(Saved data entries)
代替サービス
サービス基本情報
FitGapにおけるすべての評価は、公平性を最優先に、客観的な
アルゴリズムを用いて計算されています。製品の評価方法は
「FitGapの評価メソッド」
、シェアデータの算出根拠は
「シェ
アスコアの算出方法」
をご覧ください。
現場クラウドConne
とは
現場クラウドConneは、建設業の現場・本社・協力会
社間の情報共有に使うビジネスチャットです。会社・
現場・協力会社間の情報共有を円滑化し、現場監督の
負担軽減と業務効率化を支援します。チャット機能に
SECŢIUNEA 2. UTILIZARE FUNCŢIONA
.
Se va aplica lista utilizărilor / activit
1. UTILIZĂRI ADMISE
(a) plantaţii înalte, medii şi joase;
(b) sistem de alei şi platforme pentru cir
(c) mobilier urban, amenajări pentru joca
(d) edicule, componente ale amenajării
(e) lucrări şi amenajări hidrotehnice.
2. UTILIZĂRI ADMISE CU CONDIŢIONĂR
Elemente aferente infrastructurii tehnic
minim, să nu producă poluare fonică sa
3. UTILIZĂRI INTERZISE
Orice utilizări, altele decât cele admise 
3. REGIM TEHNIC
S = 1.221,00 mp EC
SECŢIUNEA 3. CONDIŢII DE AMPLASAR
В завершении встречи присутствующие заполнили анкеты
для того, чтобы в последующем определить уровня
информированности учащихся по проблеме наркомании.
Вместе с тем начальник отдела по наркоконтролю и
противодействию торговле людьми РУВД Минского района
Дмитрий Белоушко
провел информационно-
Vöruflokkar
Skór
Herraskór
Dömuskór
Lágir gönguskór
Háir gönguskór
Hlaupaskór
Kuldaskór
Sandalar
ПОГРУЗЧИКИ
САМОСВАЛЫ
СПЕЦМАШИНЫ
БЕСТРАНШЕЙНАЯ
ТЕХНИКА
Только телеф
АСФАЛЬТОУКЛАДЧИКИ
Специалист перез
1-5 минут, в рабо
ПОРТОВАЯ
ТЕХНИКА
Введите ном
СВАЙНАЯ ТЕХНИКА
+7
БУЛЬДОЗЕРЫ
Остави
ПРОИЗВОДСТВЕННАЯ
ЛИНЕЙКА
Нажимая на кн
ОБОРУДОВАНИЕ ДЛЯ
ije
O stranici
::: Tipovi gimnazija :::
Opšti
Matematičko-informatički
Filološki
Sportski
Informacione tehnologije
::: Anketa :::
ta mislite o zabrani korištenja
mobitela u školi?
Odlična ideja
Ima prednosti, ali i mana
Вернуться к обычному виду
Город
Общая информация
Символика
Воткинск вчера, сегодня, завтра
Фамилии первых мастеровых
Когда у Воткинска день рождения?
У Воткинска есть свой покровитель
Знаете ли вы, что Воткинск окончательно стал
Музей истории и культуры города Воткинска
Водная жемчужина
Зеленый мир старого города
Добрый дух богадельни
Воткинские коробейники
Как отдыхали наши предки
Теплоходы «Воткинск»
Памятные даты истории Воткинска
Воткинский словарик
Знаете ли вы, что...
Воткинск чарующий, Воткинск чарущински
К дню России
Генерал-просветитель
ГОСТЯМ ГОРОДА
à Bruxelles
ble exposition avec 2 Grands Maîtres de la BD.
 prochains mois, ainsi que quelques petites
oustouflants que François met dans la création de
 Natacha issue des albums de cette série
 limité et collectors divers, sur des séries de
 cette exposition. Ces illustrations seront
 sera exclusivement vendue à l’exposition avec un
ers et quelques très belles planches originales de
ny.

YOUR INSTRUCTIONS: Write the records out again, character for character.

RESPONSE:
代替サービス
サービス基本情報
FitGapにおけるすべての評価は、公平性を最優先に、客観的な
アルゴリズムを用いて計算されています。製品の評価方法は
「FitGapの評価メソッド」
、シェアデータの算出根拠は
「シェ
アスコアの算出方法」
をご覧ください。
現場クラウドConne
とは
現場クラウドConneは、建設業の現場・本社・協力会
社間の情報共有に使うビジネスチャットです。会社・
現場・協力会社間の情報共有を円滑化し、現場監督の
負担軽減と業務効率化を支援します。チャット機能に
SECŢIUNEA 2. UTILIZARE FUNCŢIONA
.
Se va aplica lista utilizărilor / activit
1. UTILIZĂRI ADMISE
(a) plantaţii înalte, medii şi joase;
(b) sistem de alei şi platforme pentru cir
(c) mobilier urban, amenajări pentru joca
(d) edicule, componente ale amenajării
(e) lucrări şi amenajări hidrotehnice.
2. UTILIZĂRI ADMISE CU CONDIŢIONĂR
Elemente aferente infrastructurii tehnic
minim, să nu producă poluare fonică sa
3. UTILIZĂRI INTERZISE
Orice utilizări, altele decât cele admise 
3. REGIM TEHNIC
S = 1.221,00 mp EC
SECŢIUNEA 3. CONDIŢII DE AMPLASAR
В завершении встречи присутствующие заполнили анкеты
для того, чтобы в последующем определить уровня
информированности учащихся по проблеме наркомании.
Вместе с тем начальник отдела по наркоконтролю и
противодействию торговле людьми РУВД Минского района
Дмитрий Белоушко
провел информационно-
Vöruflokkar
Skór
Herraskór
Dömuskór
Lágir gönguskór
Háir gönguskór
Hlaupaskór
Kuldaskór
Sandalar
ПОГРУЗЧИКИ
САМОСВАЛЫ
СПЕЦМАШИНЫ
БЕСТРАНШЕЙНАЯ
ТЕХНИКА
Только телеф
АСФАЛЬТОУКЛАДЧИКИ
Специалист перез
1-5 минут, в рабо
ПОРТОВАЯ
ТЕХНИКА
Введите ном
СВАЙНАЯ ТЕХНИКА
+7
БУЛЬДОЗЕРЫ
Остави
ПРОИЗВОДСТВЕННАЯ
ЛИНЕЙКА
Нажимая на кн
ОБОРУДОВАНИЕ ДЛЯ
ije
O stranici
::: Tipovi gimnazija :::
Opšti
Matematičko-informatički
Filološki
Sportski
Informacione tehnologije
::: Anketa :::
ta mislite o zabrani korištenja
mobitela u školi?
Odlična ideja
Ima prednosti, ali i mana
Вернуться к обычному виду
Город
Общая информация
Символика
Воткинск вчера, сегодня, завтра
Фамилии первых мастеровых
Когда у Воткинска день рождения?
У Воткинска есть свой покровитель
Знаете ли вы, что Воткинск окончательно стал
Музей истории и культуры города Воткинска
Водная жемчужина
Зеленый мир старого города
Добрый дух богадельни
Воткинские коробейники
Как отдыхали наши предки
Теплоходы «Воткинск»
Памятные даты истории Воткинска
Воткинский словарик
Знаете ли вы, что...
Воткинск чарующий, Воткинск чарущински
К дню России
Генерал-просветитель
ГОСТЯМ ГОРОДА
à Bruxelles
ble exposition avec 2 Grands Maîtres de la BD.
 prochains mois, ainsi que quelques petites
oustouflants que François met dans la création de
 Natacha issue des albums de cette série
 limité et collectors divers, sur des séries de
 cette exposition. Ces illustrations seront
 sera exclusivement vendue à l’exposition avec un
ers et quelques très belles planches originales de
ny.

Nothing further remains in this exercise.